TEXT UNDER STUDY:
The patent document 1 listed below relates to a system of measuring the noise generated in a semiconductor device, and the patent document 2 relates to a digital noise generation circuit capable of quantitatively controlling the amount of generated noise.

Patent Document 1: Japanese Laid-open Patent Publication No. 2006-214987

Patent Document 2: Japanese Laid-open Patent Publication No. 2001-264394

SUMMARY

According to an aspect of the embodiment, an integrated circuit includes an input terminal, an internal circuit, an output circuit, a drive signal input circuit, a drive signal input terminal, and a power supply line.

The input terminal receives an electric signal from outside. The internal circuit generates a digital signal according to the electric signal, and outputs the digital signal to an output signal line. The output circuit sets a voltage value of the digital signal to a prescribed value. The power supply line supplies power to the output circuit from a power supply terminal. The drive signal input terminal receives a drive signal from outside, and the drive signal input circuit inputs the drive signal to the output circuit, and drives the output circuit independent of the digital signal by using the drive signal.

The object and advantages of the invention will be realized and attained by means of the elements and combinations particularly pointed out in the claims.

It is to be understood that both the foregoing general description and the following detailed description are exemplary and explanatory and are not restrictive of the invention, as claimed.

BRIEF DESCRIPTION OF DRAWINGS

FIG. 1 illustrates the generation of EMI noise;

FIG. 2 illustrates a conventional noise measuring method;

FIG. 3 is a configuration diagram of an integrated circuit according to an embodiment;

FIG. 4 is a configuration diagram of the first LSI;

FIG. 5 is a configuration diagram of an output driver circuit;

FIG. 6 illustrates measuring noise of an LSI;

FIG. 7 is a configuration diagram of the second LSI;

FIG. 8 is a configuration diagram of the third LSI;

FIG. 9 is a configuration diagram of the fourth LSI;

FIG. 10 is a configuration diagram of the fifth LSI;

FIG. 11 illustrates measuring a noise spectrum;

FIG. 12 is a configuration diagram of the sixth LSI; and

FIG. 13 illustrates an LSI including a plurality of dies.

STORED DATA:
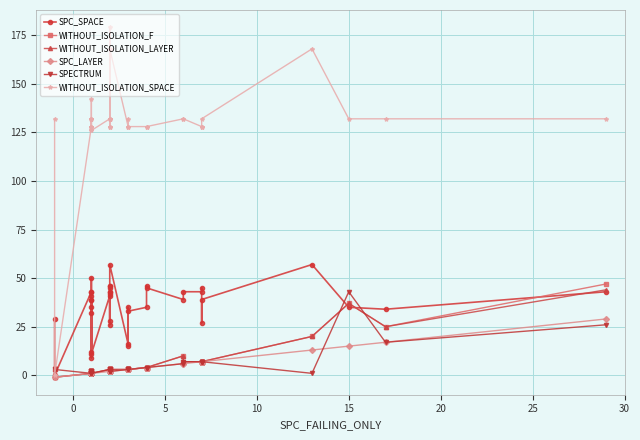

What is the sum of all SPECTRUM values?

196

TASKS TO CARRY OUT:
a. Return the passage of the patent excerpt starting at "FIG. 11 illustrates" and ending at "plurality of dies.", copied word for word.
b. In the patent excerpt, what does the internal circuit generate and where does it send it?

ANSWERS PER TASK:
a.
FIG. 11 illustrates measuring a noise spectrum;

FIG. 12 is a configuration diagram of the sixth LSI; and

FIG. 13 illustrates an LSI including a plurality of dies.

b. The internal circuit generates a digital signal according to the electric signal and outputs it to an output signal line.